Children in Wales are set to return to school on a staggered basis from next week as planned, the Welsh Government has said.
The new term is set to begin on Monday January 4.
Many schools across Wales will only be open to vulnerable learners and the children of key workers in the first week of term.
Schools are expected to provide face-to-face learning for the majority of their pupils by January 11, with a full return in the days before January 18, officials said.
A Welsh Government spokesman said pupils were expected to receive “remote learning” when they were not physically in school.
Any changes to plans for in-person teaching will be based “on the latest scientific advice”, the spokesman added.
“Our priority throughout the pandemic has been to minimise disruption to learners and enable them to receive face-to-face learning, where safe to do so,” he said.
“We have agreed with local authorities a common approach to schools returning in January with some flexibility built in over the first two weeks of term.
“It is our expectation that pupils, when not in school, will continue to benefit from remote learning.
“As with any changes to schools and college openings for in-person teaching, decisions will be based on the latest scientific advice.
“We will continue to work in partnership with local authorities, schools and colleges on any changes to the scheduled opening arrangements.
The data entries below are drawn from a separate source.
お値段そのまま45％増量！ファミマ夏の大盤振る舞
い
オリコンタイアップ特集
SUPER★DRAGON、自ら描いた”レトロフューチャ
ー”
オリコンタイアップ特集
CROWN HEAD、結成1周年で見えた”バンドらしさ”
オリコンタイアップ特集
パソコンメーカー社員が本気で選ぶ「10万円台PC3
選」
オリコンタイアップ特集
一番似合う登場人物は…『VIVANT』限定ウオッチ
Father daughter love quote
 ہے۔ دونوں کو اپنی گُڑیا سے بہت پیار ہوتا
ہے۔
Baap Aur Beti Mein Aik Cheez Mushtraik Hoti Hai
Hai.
“Schools and colleges will communicate directly with learners and families on their plans for opening in the new year.”
Previously, the Welsh Local Government Association said the “flexibility” at the beginning of term was due to high transmission of Covid-19 across Wales and uncertainty on the impact of that on staffing levels.
On Wednesday, education minister Kirsty Williams met with council leaders to discuss the return of pupils in January.
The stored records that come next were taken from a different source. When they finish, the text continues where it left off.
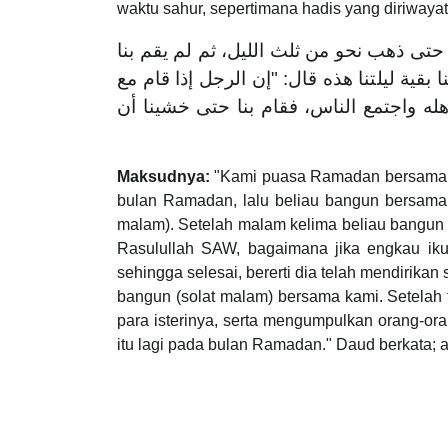
waktu sahur, sepertimana hadis yang diriwaya
حتى ذهب نحو من ثلث الليل، ثم لم يقم بنا
ا بقية ليلتنا هذه قال: "إن الرجل إذا قام مع
هله واجتمع الناس، فقام بنا حتى خشينا أن
Maksudnya:
"Kami puasa Ramadan bersama Ra
bulan Ramadan, lalu beliau bangun bersama
malam). Setelah malam kelima beliau bangun 
Rasulullah SAW, bagaimana jika engkau iku
sehingga selesai, bererti dia telah mendirik
bangun (solat malam) bersama kami. Setelah
para isterinya, serta mengumpulkan orang-ora
itu lagi pada bulan Ramadan." Daud berkata;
She said the flexible approach during the two weeks of the new term recognised local circumstances and public health considerations.
Ms Williams tweeted that “all policies are kept under constant review as and when the science/evidence changes”.
On Wednesday, health minister Vaughan Gething told the Welsh Parliament that schools were expected to “return as planned”, with serial testing being introduced.
“It’s in all of our interests that children do return to school because we recognise the real harm that could be done if children aren’t in school,” Mr Gething said.
“In the conversations I had yesterday with our scientific advisers and the chief medical officer, there is nothing available to us in the evidence that suggests that schools should not open even with the new variant in wider circulation because the same control measures, if undertaken properly, should be effective.”